─── READING PASSAGE ───

SPONSOR AN ORPHAN: BUDDHIKA SUSANTHA CHAMALI


To make a donation to our featured charity, buy a shirt or visit the Sri Yasodara Relief Fund/Art Refuge Orphanage @ www.fotwa.org

Yasodara Shanti Nikethanaya Hostel in Weligama is the newest addition to the Sri Yasodara Orphanage in Sri Lanka. While the Sri Yasodara Orphanage is a home for girls who have lost their parents to the country's bitter civil war, or the extreme poverty it has created, the Yasodara Shanti Nikethanaya Hostel was formed specifically for children who lost their parents to the recent tsunami. Both orphanages are run by Loku Maniyo, a Buddhist nun, who offers love and shelter to over 80 girls from mixed backgrounds. The homes set a gentle and powerful example of the possilibity of peaceful coexistence. Sri Yasodara is committed to providing the best possible education publicly available to the girls. Meeting basic needs, however, such as providing clean food and lodging, is no small daily task. Dormitories are overcrowded and five nuns work late hours helping the girls aged three to eighteen.

───

WHAT THE EXERCISE ASKS
Reproduce the part of the orphanage sponsorship text between "Yasodara Shanti Nikethanaya Hostel in" and "three to eighteen.", inclusive.

─── STORED DATA ───

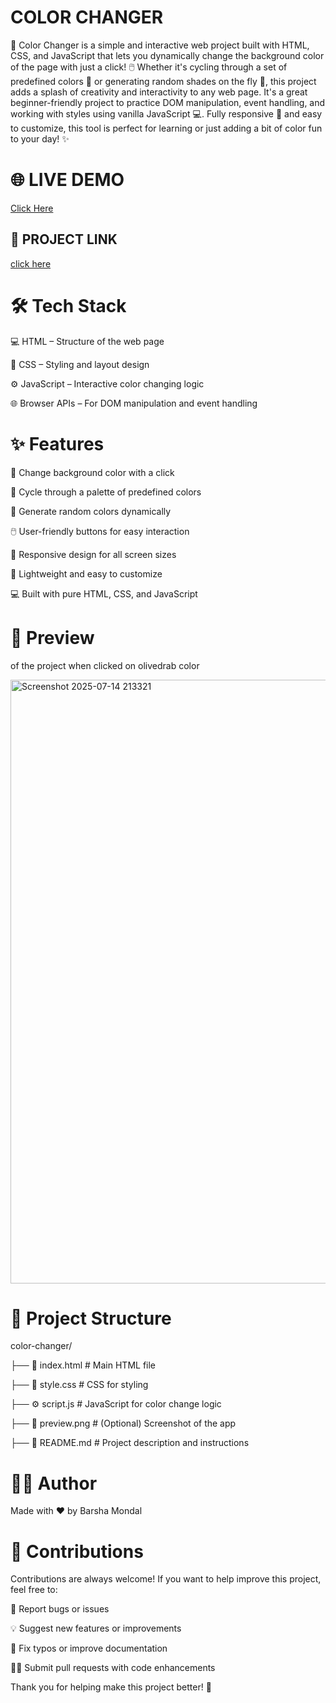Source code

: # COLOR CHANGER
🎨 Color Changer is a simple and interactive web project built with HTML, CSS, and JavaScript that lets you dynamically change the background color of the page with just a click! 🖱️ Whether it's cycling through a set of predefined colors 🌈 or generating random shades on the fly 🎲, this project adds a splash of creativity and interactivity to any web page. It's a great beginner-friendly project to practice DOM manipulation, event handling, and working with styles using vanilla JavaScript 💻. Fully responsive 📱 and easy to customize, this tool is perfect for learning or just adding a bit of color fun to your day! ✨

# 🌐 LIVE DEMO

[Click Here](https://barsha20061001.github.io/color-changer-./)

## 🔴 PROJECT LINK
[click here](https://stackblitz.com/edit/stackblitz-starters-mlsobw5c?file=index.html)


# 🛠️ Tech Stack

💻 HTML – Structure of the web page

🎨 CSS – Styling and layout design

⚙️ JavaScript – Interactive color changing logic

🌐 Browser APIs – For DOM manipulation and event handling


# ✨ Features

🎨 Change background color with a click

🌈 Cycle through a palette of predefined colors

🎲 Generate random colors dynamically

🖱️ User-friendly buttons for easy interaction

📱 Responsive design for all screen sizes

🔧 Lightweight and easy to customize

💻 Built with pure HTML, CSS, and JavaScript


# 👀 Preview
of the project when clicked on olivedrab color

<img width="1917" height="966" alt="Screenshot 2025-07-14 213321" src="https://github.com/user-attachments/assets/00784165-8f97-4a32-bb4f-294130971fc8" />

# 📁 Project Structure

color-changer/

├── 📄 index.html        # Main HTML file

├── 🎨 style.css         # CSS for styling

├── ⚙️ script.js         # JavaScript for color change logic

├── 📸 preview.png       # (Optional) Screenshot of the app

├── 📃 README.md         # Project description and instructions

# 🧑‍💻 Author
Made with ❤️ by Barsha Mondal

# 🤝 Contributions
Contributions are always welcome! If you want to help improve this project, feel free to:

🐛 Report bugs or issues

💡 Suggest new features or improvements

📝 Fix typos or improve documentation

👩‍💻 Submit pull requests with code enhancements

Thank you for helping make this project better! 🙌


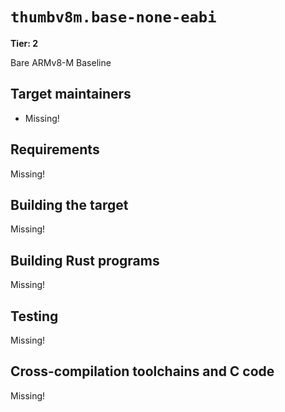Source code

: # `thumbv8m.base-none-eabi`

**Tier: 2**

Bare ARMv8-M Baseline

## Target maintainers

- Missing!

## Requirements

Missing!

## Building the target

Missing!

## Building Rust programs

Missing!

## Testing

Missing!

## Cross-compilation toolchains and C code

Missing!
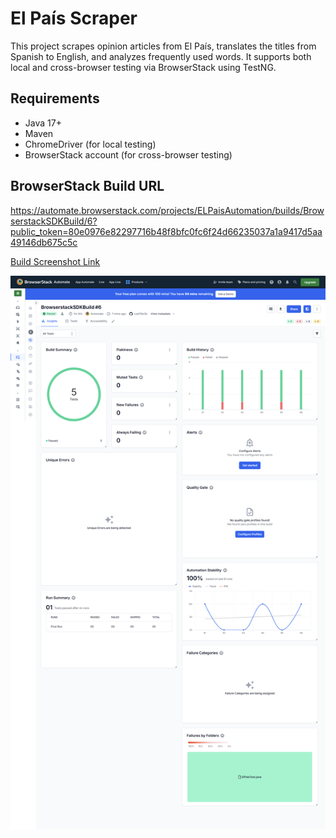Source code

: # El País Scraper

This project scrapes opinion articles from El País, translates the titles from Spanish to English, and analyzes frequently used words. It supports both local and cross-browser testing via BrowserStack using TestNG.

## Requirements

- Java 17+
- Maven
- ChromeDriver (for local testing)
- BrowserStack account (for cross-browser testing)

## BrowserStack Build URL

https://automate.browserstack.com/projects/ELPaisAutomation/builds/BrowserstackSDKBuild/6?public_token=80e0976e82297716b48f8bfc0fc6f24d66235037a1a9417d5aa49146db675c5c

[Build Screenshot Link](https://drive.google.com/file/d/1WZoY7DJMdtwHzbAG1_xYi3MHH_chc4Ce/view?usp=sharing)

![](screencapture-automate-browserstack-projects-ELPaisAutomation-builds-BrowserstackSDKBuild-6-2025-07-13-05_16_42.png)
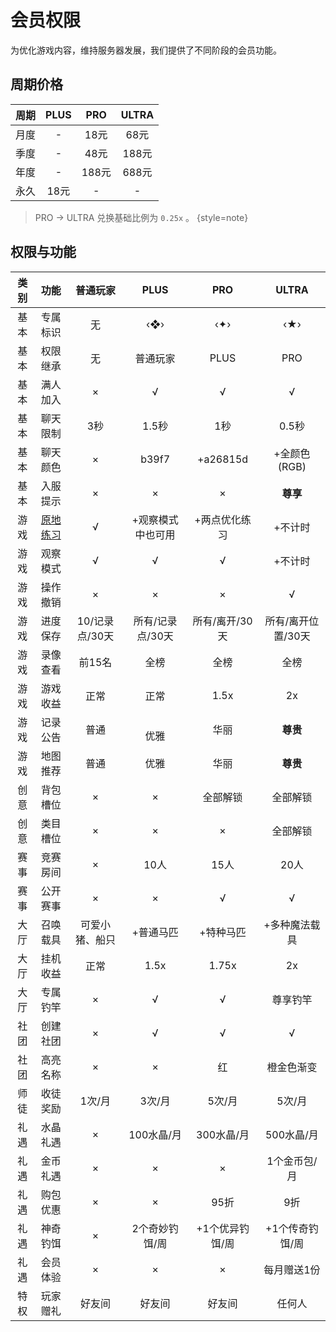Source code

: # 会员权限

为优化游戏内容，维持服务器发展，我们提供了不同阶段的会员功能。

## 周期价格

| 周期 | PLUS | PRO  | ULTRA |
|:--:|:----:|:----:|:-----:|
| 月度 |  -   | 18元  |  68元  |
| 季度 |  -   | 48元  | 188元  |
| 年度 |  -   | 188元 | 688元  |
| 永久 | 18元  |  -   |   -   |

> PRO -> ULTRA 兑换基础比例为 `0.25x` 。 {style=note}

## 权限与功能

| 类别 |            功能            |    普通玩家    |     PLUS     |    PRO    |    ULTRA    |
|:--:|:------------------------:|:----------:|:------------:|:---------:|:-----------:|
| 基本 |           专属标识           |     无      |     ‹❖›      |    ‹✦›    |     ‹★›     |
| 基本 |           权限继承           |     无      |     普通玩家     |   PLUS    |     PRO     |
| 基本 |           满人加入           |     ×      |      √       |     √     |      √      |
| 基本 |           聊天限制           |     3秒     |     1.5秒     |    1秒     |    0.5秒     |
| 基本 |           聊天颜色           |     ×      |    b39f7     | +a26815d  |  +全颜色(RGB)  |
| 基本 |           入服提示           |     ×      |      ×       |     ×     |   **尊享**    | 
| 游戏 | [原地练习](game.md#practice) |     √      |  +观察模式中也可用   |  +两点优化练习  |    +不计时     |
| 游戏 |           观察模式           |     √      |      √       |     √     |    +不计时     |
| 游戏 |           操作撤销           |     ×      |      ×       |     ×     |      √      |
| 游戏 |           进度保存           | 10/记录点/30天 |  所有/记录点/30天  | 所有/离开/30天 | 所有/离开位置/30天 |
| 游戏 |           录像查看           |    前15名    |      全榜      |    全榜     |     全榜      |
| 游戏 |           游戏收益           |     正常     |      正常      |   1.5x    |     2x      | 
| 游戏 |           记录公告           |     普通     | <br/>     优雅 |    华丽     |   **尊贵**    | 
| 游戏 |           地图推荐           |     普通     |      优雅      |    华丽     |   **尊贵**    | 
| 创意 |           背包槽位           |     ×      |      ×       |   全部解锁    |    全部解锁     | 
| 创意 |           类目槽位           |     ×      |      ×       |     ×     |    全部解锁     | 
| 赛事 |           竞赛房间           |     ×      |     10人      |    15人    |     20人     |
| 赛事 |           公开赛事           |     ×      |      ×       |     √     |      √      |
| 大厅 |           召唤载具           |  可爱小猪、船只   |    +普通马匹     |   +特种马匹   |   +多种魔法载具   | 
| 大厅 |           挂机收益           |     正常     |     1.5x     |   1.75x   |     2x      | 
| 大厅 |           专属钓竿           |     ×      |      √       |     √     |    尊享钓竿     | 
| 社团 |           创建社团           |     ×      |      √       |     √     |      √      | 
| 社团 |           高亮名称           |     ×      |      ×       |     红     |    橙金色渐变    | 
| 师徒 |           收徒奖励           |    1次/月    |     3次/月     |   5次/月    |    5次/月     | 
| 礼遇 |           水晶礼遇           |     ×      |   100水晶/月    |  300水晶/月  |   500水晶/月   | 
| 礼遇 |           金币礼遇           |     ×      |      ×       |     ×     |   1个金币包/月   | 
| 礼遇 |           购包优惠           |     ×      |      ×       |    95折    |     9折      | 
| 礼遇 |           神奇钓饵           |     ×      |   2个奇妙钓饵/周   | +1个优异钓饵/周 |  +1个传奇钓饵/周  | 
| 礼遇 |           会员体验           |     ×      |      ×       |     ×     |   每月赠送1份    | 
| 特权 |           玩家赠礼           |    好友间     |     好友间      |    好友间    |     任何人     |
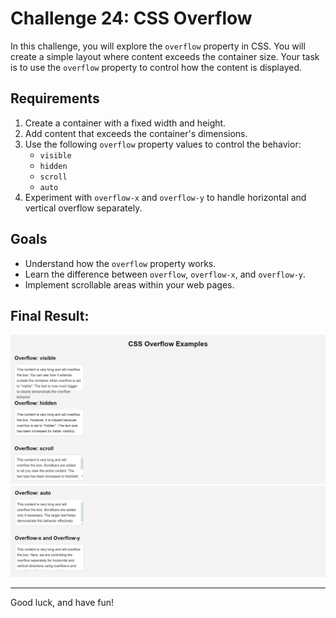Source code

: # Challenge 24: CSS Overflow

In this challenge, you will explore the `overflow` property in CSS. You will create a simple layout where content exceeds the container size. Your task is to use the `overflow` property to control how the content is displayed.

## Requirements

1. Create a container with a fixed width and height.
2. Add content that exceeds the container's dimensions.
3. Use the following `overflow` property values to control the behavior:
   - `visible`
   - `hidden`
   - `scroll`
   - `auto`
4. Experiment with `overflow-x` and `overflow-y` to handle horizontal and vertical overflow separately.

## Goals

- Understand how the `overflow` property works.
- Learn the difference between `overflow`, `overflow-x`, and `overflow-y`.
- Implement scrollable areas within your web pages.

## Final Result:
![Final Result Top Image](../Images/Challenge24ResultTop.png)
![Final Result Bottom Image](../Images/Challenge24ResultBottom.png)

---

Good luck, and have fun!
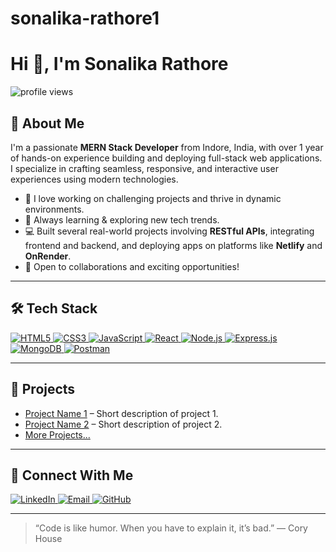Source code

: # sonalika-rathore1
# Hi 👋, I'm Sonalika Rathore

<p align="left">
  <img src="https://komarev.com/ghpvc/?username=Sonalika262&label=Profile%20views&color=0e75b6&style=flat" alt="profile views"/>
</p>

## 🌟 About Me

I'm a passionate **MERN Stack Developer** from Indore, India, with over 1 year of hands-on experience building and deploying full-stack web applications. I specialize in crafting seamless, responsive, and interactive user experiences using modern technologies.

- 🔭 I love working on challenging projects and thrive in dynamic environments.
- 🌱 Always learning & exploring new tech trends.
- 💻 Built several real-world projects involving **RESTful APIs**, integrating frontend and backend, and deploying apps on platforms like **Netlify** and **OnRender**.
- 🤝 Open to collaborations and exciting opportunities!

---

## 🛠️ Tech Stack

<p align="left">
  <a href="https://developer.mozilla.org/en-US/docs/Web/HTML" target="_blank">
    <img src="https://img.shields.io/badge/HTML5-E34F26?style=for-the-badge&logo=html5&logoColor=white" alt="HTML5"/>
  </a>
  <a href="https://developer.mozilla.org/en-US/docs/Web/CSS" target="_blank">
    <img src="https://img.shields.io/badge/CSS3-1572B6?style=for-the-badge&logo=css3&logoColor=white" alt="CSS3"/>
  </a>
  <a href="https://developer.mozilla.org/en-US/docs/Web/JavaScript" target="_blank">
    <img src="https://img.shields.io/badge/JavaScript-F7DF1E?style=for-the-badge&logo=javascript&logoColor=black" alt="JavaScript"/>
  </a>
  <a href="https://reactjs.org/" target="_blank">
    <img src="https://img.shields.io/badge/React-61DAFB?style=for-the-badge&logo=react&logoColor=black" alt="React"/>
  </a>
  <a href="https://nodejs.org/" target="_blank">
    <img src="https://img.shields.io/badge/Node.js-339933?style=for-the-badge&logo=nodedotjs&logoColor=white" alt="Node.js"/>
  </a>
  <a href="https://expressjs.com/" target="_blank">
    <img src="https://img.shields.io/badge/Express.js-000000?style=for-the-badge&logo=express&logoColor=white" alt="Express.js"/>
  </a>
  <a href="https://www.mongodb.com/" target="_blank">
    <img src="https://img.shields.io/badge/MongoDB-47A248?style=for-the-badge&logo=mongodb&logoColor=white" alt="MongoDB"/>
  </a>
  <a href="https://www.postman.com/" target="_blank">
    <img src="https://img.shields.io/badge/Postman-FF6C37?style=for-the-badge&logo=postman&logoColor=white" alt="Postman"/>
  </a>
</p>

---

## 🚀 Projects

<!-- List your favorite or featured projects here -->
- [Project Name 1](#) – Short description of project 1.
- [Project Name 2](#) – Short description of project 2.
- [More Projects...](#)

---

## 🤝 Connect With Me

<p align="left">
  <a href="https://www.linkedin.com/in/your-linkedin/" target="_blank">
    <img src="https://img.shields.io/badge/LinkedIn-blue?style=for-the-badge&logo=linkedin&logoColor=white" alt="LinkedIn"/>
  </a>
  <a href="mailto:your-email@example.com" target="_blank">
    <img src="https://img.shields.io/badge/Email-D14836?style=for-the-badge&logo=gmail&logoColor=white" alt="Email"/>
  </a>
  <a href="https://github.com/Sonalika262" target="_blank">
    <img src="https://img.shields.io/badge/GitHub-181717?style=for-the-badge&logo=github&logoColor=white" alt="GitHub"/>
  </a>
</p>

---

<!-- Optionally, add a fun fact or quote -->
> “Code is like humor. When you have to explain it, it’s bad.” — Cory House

───

SOLUTION TO THIS EXERCISE
Yasodara Shanti Nikethanaya Hostel in Weligama is the newest addition to the Sri Yasodara Orphanage in Sri Lanka. While the Sri Yasodara Orphanage is a home for girls who have lost their parents to the country's bitter civil war, or the extreme poverty it has created, the Yasodara Shanti Nikethanaya Hostel was formed specifically for children who lost their parents to the recent tsunami. Both orphanages are run by Loku Maniyo, a Buddhist nun, who offers love and shelter to over 80 girls from mixed backgrounds. The homes set a gentle and powerful example of the possilibity of peaceful coexistence. Sri Yasodara is committed to providing the best possible education publicly available to the girls. Meeting basic needs, however, such as providing clean food and lodging, is no small daily task. Dormitories are overcrowded and five nuns work late hours helping the girls aged three to eighteen.